▶ **TASK TO CARRY OUT**: Transcribe precisely those lines of the listing that fall between the line containing "із закінченням строку" and the last line, inclusive of both.
━━━━━━
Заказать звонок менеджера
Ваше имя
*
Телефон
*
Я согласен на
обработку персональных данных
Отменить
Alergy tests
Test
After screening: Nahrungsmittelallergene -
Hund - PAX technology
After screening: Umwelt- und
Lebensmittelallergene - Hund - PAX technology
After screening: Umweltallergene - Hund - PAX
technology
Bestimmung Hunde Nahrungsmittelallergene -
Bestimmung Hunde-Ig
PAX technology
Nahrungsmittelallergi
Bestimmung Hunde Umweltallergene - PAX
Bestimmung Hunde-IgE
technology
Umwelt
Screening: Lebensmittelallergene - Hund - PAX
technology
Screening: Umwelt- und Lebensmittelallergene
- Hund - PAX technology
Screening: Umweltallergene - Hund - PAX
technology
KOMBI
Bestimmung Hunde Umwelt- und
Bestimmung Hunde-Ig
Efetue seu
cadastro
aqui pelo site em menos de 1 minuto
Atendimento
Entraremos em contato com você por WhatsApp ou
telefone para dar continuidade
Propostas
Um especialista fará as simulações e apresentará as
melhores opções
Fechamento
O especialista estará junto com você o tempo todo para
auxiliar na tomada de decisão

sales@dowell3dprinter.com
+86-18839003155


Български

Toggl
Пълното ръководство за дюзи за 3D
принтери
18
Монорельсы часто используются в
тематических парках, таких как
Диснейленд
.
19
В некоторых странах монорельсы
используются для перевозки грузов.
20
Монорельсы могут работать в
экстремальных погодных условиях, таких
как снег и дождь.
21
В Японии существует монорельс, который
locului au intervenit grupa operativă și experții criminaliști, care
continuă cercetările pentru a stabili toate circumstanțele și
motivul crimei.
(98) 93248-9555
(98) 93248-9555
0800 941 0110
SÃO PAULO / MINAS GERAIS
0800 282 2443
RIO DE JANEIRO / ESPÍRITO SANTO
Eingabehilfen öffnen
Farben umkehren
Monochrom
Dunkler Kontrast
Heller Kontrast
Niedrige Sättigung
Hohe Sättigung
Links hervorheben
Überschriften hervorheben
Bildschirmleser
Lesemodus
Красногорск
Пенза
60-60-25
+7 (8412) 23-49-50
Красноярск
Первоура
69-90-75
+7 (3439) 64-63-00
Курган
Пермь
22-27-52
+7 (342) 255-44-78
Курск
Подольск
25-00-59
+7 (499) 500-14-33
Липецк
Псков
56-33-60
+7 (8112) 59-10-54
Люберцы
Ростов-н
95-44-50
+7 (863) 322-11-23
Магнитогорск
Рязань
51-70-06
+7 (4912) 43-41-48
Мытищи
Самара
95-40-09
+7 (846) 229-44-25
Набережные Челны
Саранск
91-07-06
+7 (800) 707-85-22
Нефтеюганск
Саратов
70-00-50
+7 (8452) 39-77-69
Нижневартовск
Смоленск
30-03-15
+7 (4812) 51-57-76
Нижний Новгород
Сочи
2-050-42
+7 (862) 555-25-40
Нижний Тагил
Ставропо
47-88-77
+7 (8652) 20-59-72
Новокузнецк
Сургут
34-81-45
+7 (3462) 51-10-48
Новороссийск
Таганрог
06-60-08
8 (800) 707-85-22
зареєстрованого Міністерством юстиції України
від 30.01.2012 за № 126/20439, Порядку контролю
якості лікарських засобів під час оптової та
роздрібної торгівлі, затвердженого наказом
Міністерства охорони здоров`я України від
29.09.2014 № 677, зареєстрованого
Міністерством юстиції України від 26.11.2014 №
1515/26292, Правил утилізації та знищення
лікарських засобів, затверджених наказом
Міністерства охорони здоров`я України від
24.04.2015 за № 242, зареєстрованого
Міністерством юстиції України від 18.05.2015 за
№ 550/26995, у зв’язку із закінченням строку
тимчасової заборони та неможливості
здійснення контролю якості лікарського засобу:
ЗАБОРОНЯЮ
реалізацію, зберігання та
━━━━━━
▶ **RESULT FOR THIS EXERCISE**:
№ 550/26995, у зв’язку із закінченням строку
тимчасової заборони та неможливості
здійснення контролю якості лікарського засобу:
ЗАБОРОНЯЮ
реалізацію, зберігання та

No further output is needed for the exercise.